■ **EXTRACTED RECORDS**:
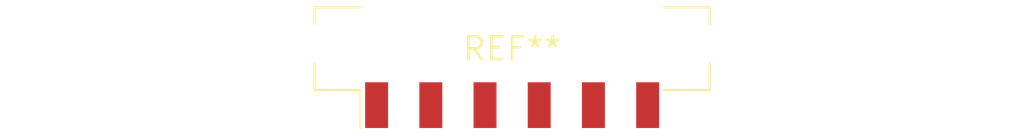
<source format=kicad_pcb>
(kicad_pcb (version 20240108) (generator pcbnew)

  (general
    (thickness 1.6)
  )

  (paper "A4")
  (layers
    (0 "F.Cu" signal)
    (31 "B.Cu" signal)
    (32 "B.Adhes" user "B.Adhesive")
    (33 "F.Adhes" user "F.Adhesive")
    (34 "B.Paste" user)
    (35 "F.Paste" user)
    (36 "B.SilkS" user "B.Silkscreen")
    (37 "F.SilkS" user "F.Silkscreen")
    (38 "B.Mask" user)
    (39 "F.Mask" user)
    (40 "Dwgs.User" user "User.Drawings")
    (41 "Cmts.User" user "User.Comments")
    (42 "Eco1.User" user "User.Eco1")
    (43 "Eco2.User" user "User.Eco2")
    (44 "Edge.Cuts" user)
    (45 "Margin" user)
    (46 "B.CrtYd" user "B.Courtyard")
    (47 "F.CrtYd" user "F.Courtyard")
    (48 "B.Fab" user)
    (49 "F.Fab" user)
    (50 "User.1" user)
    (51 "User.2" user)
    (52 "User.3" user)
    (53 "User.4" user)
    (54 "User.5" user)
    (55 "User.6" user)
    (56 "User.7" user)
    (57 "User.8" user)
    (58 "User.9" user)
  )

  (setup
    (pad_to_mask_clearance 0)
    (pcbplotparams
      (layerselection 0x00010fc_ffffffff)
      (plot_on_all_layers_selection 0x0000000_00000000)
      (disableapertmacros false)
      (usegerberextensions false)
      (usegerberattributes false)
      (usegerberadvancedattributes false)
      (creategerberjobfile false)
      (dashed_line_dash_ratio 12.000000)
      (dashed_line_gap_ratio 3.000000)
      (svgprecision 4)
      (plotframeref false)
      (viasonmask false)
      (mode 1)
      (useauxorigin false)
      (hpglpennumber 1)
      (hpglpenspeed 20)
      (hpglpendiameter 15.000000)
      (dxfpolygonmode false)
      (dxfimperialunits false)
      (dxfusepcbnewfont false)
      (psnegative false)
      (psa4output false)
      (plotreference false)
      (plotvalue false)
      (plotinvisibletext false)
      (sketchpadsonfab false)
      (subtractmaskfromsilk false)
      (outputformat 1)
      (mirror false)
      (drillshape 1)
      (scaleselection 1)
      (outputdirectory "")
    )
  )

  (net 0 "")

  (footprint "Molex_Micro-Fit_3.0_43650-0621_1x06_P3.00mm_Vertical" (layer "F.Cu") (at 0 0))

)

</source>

■ **TASK REQUIREMENTS**:
None of the pictures should be copied, but every record above must be restated in full.

■ **RESPONSE**:
<source format=kicad_pcb>
(kicad_pcb (version 20240108) (generator pcbnew)

  (general
    (thickness 1.6)
  )

  (paper "A4")
  (layers
    (0 "F.Cu" signal)
    (31 "B.Cu" signal)
    (32 "B.Adhes" user "B.Adhesive")
    (33 "F.Adhes" user "F.Adhesive")
    (34 "B.Paste" user)
    (35 "F.Paste" user)
    (36 "B.SilkS" user "B.Silkscreen")
    (37 "F.SilkS" user "F.Silkscreen")
    (38 "B.Mask" user)
    (39 "F.Mask" user)
    (40 "Dwgs.User" user "User.Drawings")
    (41 "Cmts.User" user "User.Comments")
    (42 "Eco1.User" user "User.Eco1")
    (43 "Eco2.User" user "User.Eco2")
    (44 "Edge.Cuts" user)
    (45 "Margin" user)
    (46 "B.CrtYd" user "B.Courtyard")
    (47 "F.CrtYd" user "F.Courtyard")
    (48 "B.Fab" user)
    (49 "F.Fab" user)
    (50 "User.1" user)
    (51 "User.2" user)
    (52 "User.3" user)
    (53 "User.4" user)
    (54 "User.5" user)
    (55 "User.6" user)
    (56 "User.7" user)
    (57 "User.8" user)
    (58 "User.9" user)
  )

  (setup
    (pad_to_mask_clearance 0)
    (pcbplotparams
      (layerselection 0x00010fc_ffffffff)
      (plot_on_all_layers_selection 0x0000000_00000000)
      (disableapertmacros false)
      (usegerberextensions false)
      (usegerberattributes false)
      (usegerberadvancedattributes false)
      (creategerberjobfile false)
      (dashed_line_dash_ratio 12.000000)
      (dashed_line_gap_ratio 3.000000)
      (svgprecision 4)
      (plotframeref false)
      (viasonmask false)
      (mode 1)
      (useauxorigin false)
      (hpglpennumber 1)
      (hpglpenspeed 20)
      (hpglpendiameter 15.000000)
      (dxfpolygonmode false)
      (dxfimperialunits false)
      (dxfusepcbnewfont false)
      (psnegative false)
      (psa4output false)
      (plotreference false)
      (plotvalue false)
      (plotinvisibletext false)
      (sketchpadsonfab false)
      (subtractmaskfromsilk false)
      (outputformat 1)
      (mirror false)
      (drillshape 1)
      (scaleselection 1)
      (outputdirectory "")
    )
  )

  (net 0 "")

  (footprint "Molex_Micro-Fit_3.0_43650-0621_1x06_P3.00mm_Vertical" (layer "F.Cu") (at 0 0))

)

</source>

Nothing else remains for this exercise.